## Assignment 1
In the forum thread on tartan plaid, condense the paragraph beginning "I think the only reason they are normally worn" into a short bulleted list that keeps its main points.
## Assignment 2
Write the next post in the forum thread on tartan plaid, following its final message.

## Extract
+ + + +

# Tartan Plaid



## Rugby (May 21, 2011)

Is Tartan Plaid a seasonal or winter pattern?

For some reason, I associate this with the end-of-the-year...
I have a tie as well as a separate jacket. 

Can these be worn year round, or I am in a rush to get my rotations in pretty quick?


----------



## Bermuda (Aug 16, 2009)

There are no dumb little rules about wearing tartan for me. It comes from Scotland and has always been a part of their heritage. It is worn during Christmas because of the festive designs (red and green). I wear it year round, but usually darker colors in the winter and brighter colors in the summer


----------



## Flanderian (Apr 30, 2008)

Bermuda said:


> There are no dumb little rules about wearing tartan for me. It comes from Scotland and has always been a part of their heritage. It is worn during Christmas because of the festive designs (red and green). I wear it year round, but usually darker colors in the winter and brighter colors in the summer


+1. I think that about covers it.


----------



## Oldsarge (Feb 20, 2011)

Bermuda said:


> There are no dumb little rules about wearing tartan for me. It comes from Scotland and has always been a part of their heritage. It is worn during Christmas because of the festive designs (red and green). I wear it year round, but usually darker colors in the winter and brighter colors in the summer


Accurate and concise.


----------



## eyedoc2180 (Nov 19, 2006)

Thinking of golf for a moment, the Harbour Town and Colonial events feature tartan attire. Neither is in a cold climate! If the weight is right, fire away!


----------



## Taken Aback (Aug 3, 2009)

True, but I have yet to see a tropical-weight black watch jacket (still looking).


----------



## Grenadier (Dec 24, 2008)

I'm a big fan of tartan and plaid patterns for year-round wear, although admittedly they are more pronounced in autumnal and wintery garments.

As an aside, finding traditional tartan fabrics or patterns for drapery / upholstery is almost impossible unless one wants to pay retail for Ralph Lauren's fabrics, which can be in excess of $200/yd.


----------



## ddonicht (Jul 21, 2011)

I think the only reason they are normally worn in the colder months is because the garments it is used on tend to be for that type of weather (heaver and thicker). If you can find it in lighter forms or just like to sweat, go for it any time the mood strikes you.


----------



## Bermuda (Aug 16, 2009)

Well coming from Scotland originally, the fabrics are usually designed for their climate, which is not too cold and not too hot, usually like the fall in the NE USA. This thread is making me want to get out my kilt!

+ + + +

## Record excerpts

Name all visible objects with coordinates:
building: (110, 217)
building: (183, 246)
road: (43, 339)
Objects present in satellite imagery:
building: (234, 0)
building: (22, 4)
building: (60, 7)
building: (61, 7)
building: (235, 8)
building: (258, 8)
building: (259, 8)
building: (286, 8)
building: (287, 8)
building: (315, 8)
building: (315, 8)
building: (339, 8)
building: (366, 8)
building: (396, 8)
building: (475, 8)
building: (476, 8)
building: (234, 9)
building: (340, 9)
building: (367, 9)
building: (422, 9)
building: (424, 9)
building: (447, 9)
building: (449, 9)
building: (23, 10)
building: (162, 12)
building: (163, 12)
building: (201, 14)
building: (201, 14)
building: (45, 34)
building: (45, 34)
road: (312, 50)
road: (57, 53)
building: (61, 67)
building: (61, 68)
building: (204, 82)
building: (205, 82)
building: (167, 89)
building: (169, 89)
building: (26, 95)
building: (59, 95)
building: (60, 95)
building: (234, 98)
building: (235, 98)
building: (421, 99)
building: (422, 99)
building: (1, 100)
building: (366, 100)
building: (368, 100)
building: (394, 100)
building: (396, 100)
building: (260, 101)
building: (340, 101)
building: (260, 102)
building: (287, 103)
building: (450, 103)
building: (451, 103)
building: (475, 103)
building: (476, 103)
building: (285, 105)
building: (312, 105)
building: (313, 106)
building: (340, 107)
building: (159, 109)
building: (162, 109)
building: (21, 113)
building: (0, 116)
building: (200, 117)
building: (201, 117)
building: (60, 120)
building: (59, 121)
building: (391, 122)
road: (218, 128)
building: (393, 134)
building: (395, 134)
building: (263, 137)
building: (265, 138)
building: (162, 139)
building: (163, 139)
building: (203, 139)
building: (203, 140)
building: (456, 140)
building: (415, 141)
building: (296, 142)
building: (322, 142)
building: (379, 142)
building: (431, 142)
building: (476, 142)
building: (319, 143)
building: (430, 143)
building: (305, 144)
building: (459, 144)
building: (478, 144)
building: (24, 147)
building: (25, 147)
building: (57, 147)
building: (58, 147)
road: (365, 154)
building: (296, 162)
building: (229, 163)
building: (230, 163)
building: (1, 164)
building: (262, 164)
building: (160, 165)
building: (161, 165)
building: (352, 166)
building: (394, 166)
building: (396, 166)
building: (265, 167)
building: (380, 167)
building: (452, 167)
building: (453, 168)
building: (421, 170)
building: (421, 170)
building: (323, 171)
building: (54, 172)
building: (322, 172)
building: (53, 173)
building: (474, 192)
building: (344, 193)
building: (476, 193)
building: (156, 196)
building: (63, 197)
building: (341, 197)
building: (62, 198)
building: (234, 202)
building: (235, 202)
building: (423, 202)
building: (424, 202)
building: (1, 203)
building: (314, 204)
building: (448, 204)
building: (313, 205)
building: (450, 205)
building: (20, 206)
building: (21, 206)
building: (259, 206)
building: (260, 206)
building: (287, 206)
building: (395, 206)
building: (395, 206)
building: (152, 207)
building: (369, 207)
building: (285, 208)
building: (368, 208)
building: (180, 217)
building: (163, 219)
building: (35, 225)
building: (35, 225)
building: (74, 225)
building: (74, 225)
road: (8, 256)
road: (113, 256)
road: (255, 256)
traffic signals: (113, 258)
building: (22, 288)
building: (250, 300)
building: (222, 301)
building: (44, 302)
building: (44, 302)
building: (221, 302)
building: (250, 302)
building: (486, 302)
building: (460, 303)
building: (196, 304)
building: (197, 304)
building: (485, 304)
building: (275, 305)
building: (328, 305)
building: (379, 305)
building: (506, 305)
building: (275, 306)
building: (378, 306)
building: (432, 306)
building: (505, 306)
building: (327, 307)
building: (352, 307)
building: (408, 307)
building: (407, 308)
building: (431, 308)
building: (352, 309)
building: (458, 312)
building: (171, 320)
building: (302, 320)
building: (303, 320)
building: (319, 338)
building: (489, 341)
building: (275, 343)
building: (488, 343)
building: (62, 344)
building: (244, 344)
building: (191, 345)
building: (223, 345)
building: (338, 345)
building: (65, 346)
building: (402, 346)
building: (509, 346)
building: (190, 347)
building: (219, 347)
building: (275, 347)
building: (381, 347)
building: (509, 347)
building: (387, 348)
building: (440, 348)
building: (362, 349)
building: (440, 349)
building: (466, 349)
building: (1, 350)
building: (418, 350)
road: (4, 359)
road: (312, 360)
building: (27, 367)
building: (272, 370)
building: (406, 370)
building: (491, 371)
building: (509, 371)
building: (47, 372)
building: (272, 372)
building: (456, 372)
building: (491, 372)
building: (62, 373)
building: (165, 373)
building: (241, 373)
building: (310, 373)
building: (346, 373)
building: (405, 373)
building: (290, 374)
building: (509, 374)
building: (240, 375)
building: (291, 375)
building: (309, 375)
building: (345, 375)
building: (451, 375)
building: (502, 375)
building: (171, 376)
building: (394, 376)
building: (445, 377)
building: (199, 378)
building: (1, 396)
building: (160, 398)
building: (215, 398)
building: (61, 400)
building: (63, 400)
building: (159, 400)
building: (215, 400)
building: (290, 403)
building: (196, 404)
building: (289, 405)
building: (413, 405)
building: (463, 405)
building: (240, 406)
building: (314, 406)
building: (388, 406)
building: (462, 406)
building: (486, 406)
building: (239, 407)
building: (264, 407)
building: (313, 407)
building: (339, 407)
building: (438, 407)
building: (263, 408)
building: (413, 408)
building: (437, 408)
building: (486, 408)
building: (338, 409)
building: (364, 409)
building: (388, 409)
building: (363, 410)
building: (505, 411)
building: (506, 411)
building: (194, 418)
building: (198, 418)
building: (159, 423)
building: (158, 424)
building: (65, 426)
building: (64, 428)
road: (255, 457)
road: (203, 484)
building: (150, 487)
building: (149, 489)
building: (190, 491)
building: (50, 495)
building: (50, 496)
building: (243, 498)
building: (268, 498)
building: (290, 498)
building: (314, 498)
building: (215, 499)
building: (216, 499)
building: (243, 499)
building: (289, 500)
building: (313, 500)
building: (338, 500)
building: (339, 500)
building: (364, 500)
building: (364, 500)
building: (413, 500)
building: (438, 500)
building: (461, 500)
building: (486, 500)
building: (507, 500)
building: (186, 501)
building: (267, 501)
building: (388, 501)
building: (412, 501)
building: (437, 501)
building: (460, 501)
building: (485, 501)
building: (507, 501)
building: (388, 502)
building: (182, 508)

+ + + +

## Answer section 1
- Tartan is usually worn in colder months mainly because the garments that use it tend to be heavier and thicker, suited to that weather.
- If it can be found in lighter forms, or if one does not mind sweating, it can be worn whenever the mood strikes.

## Answer section 2
----------



## Chouan (Nov 11, 2009)

Bermuda said:


> There are no dumb little rules about wearing tartan for me. It comes from Scotland and has always been a part of their heritage. It is worn during Christmas because of the festive designs (red and green). I wear it year round, but usually darker colors in the winter and brighter colors in the summer


Good for you, as far as rules are concerned. However, as far as the Scots are concerned, tartan hasn't "always been a part of their heritage". It is a fairly recent invention, 2-300 years or so, and was only ever highland Scots dress, and then only briefly. The "clan tartan" rules are an early 19th century invention. Wear tartan if you like the pattern, but don't pretend that there is anything cultural or "heritage" about it. There are some regimental setts that it might be a good idea to avoid, in case somebody thinks that you are trying to show that you served in the Gordons, or whichever regiment.


----------



## Bermuda (Aug 16, 2009)

I wasn't considering 300 years ago to be "fairly recent." And in the US most people unfortunately do not even know that the tartans represent a particular clan or regiment, so there isn't much need to worry about someone thinking you are or were in the Scottish military.


----------



## Chouan (Nov 11, 2009)

Bermuda said:


> I wasn't considering 300 years ago to be "fairly recent." And in the US most people unfortunately do not even know that the tartans represent a particular clan or regiment, so there isn't much need to worry about someone thinking you are or were in the Scottish military.


With respect, you stated that tartan (incidentally a French word) _"__comes from Scotland and has always been a part of their heritage."_. I merely pointed out that it hadn't. As I suggested, wear what you like, but don't assume that you're connecting to any kind of a real heritage.


----------



## Starch (Jun 28, 2010)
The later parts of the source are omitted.